Jonathan Jelley MBE JP, CEO da Haemochromatosis UK, disse: “Embora existam outras formas e genótipos que podem levar à sobrecarga de ferro, a pesquisa disponível indica que o C282Y apresenta o maior risco. Este trabalho extremamente importante tem o potencial de levar a uma maior conscientização direcionada, maior diagnóstico e melhores vias de tratamento para milhares de pessoas afetadas pela hemocromatose genética.
“Como instituição de caridade, já começamos a trabalhar para direcionar e priorizar áreas críticas do Reino Unido para apoio, inclusive com nossa Linha de Apoio Nacional e educação médica. Usando este estudo, continuaremos a fazer campanha para uma melhor alocação de recursos públicos para esta condição evitável que é muitas vezes ignorada”.
Torcuil Crichton, deputado trabalhista de Na h-Eileanan an Iar (Ilhas Ocidentais), tem hemocromatose e apoia a pressão para o rastreio nas Ilhas Ocidentais.
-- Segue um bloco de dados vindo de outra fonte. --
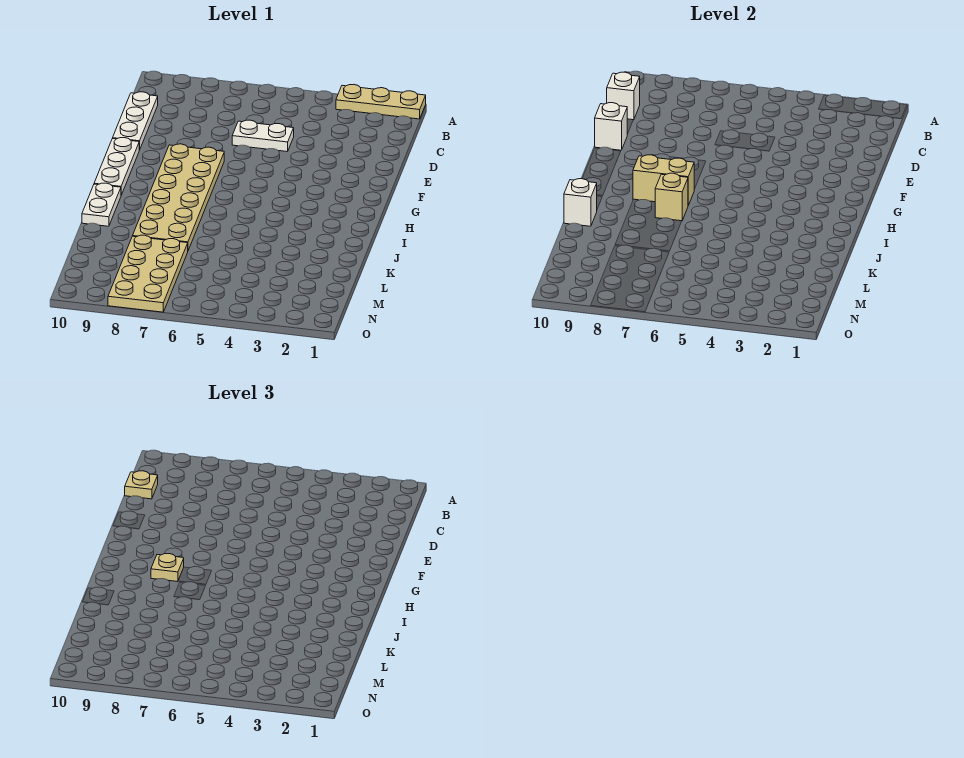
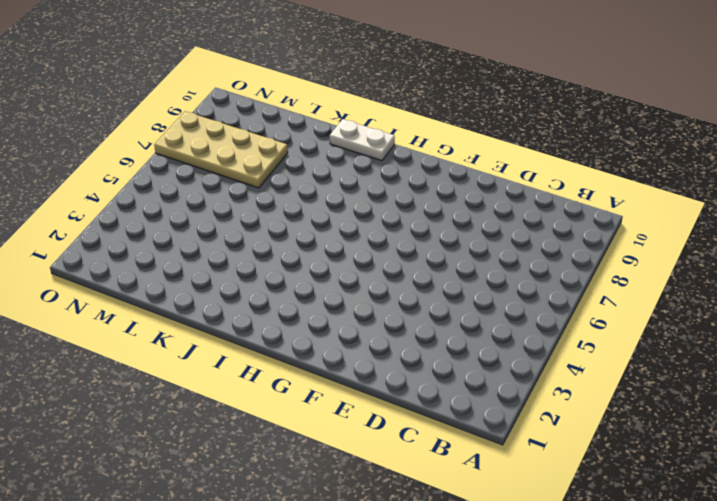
none -> tan plate A1:A3 level 1
none -> white plate C10:E10 level 1
none -> white plate D5:D6 level 1

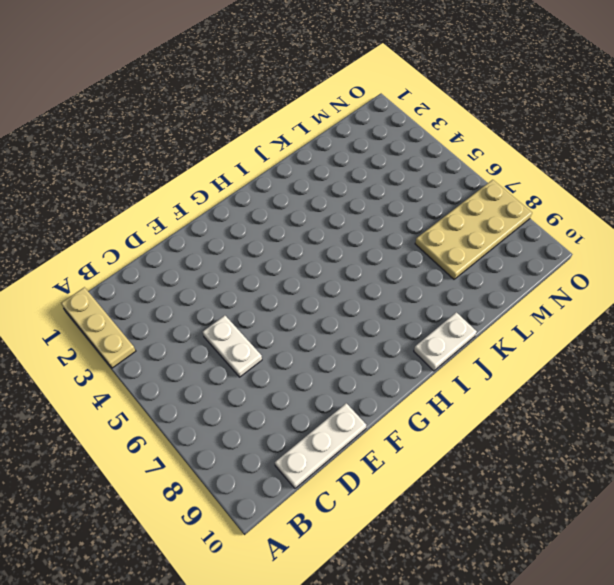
none -> tan plate F7:K8 level 1
none -> white plate F10:H10 level 1
none -> white brick C10 level 2

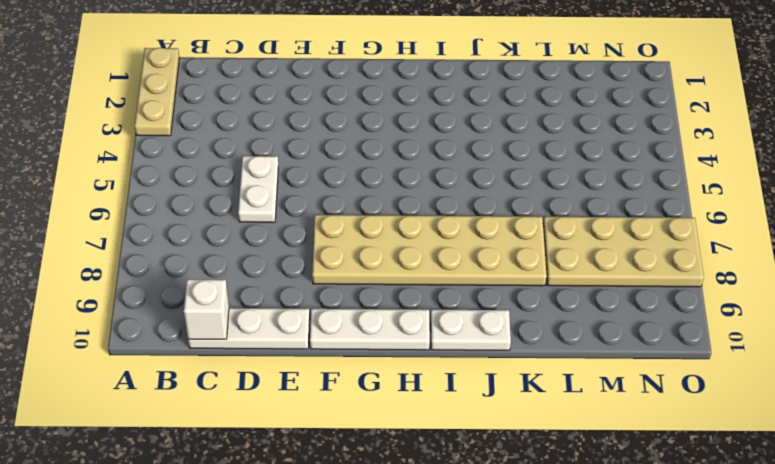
none -> white brick E10 level 2
none -> tan brick H7:H8 level 2
none -> tan brick I7 level 2

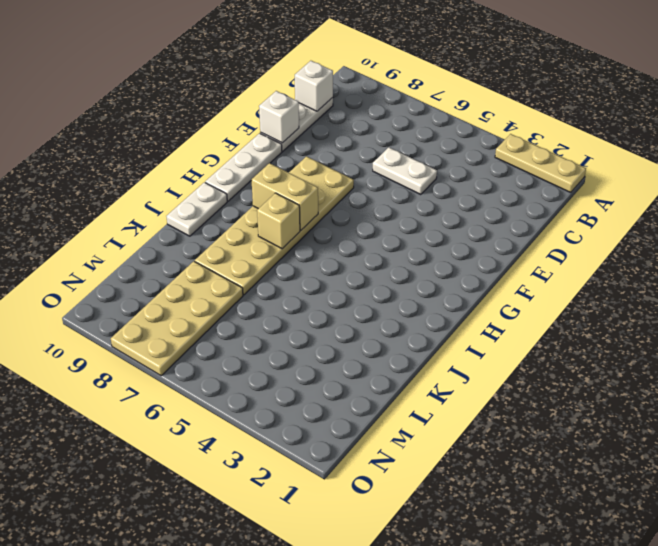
none -> white brick J10 level 2
none -> tan plate C10 level 3
none -> tan plate H8 level 3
Torcuil Crichton MP disse: “Esta pesquisa defende o rastreio em toda a comunidade nas Ilhas Ocidentais, Irlanda do Norte e outros pontos críticos de hemocromatose. Já levantei esta questão com Ministros na Câmara dos Comuns e esta nova evidência deve ser suficiente para persuadir o Comité Nacional de Rastreio do Reino Unido a rever a sua posição e aprovar um programa piloto de rastreio. As Ilhas Ocidentais oferecem uma amostra populacional contida e distinta para começar.
“A identificação precoce, que tive a sorte de ter, significa que uma série de resultados negativos para a saúde podem ser evitados e instarei os Ministros e o Comité de Avaliação a reconsiderarem a sua posição.”